Matt Taibbi Joins Occupy Wall Street for Anti-Corporate Protest


Occupy Wall Street protesters held their biggest march so far this year today as part of a nationwide “Shut Down the Corporations” day of action.

Several hundred occupiers gathered in Bryant Park this morning before marching east on 42nd Street to the global headquarters of Pfizer Pharmaceuticals, targeted because the company is a member of the American Legislative Exchange Council.

When the marchers returned to Bryant Park, Rolling Stone writer Matt Taibbi delivered a lecture explaining the origins of the mortgage crisis and the role played by Bank of America.

Taibbi said the financial industry sowed the seeds for the economic crisis when it began repackaging high-risk mortgages into triple-A-rated mortgage-backed securities.

“That’s what these guys did,” Taibbi said. “They turned a bunch of oregano into high-grade weed and they sold it all around the world.”

Compounding the crisis, of course, were the credit default swaps major banks bought, essentially betting that the toxic derivatives they were selling would fail.

“It’s sort of like selling a lot full of cars with no brakes and then buying life insurance on all the drivers,” Taibbi said.

All the major financial institutions are implicated in these shady dealings, Taibbi said, but Bank of America is the worst. “They’re like a Zelig of the white-collar crime era,” he said. “They’re involved in everything.”

Taibbi called for criminal investigation into Bank of America’s behavior, and an end to federal support for the institution. “We’ve got to put pressure on our elected officials to disallow any further state support of Bank of America,” he said.

Given Bank of America’s precarious financial situation, cutting off the taxpayer support could bring the bank crashing down, Taibbi said. “We have to figure out a way to unwind these corrupt companies in a way that doesn’t destroy the rest of us.”

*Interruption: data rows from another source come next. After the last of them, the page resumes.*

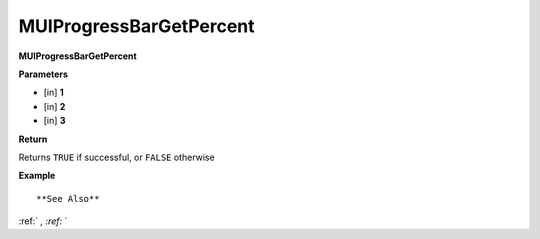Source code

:.. _MUIProgressBarGetPercent:

========================
MUIProgressBarGetPercent 
========================

**MUIProgressBarGetPercent**



**Parameters**

* [in] **1**
* [in] **2**
* [in] **3**

**Return**

Returns ``TRUE`` if successful, or ``FALSE`` otherwise

**Example**

::



**See Also**

:ref:` `, :ref:` `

The rest of the day’s action was typical Occupy Wall Street fare: hundreds of protesters streaming through the streets, chased and herded by police on scooters and on foot attempted to divert and break up the demonstration.

A heavy police presence and metal barricades kept the occupiers away from the Bank of America tower across the intersection from Bryant Park, so instead they visited Bank of America retail branches throughout the neighborhood. The branches closed their doors when the protesters drew near, and police rushed to put themselves between the banks and the march.

At one point, a member of the OWS Direct Action working group expressed frustration at the disorganization of the march. “But it’s okay,” she said. “We’re learning for May 1st.”